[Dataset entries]
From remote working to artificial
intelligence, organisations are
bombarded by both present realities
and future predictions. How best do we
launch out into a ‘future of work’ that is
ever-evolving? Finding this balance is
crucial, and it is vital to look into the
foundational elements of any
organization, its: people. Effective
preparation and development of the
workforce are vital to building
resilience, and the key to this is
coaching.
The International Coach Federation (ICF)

### [REQUIRED ACTION]
Reproduce the text of every item above word for word, keeping each line break where it falls.

### [RESPONSE BELOW]
From remote working to artificial
intelligence, organisations are
bombarded by both present realities
and future predictions. How best do we
launch out into a ‘future of work’ that is
ever-evolving? Finding this balance is
crucial, and it is vital to look into the
foundational elements of any
organization, its: people. Effective
preparation and development of the
workforce are vital to building
resilience, and the key to this is
coaching.
The International Coach Federation (ICF)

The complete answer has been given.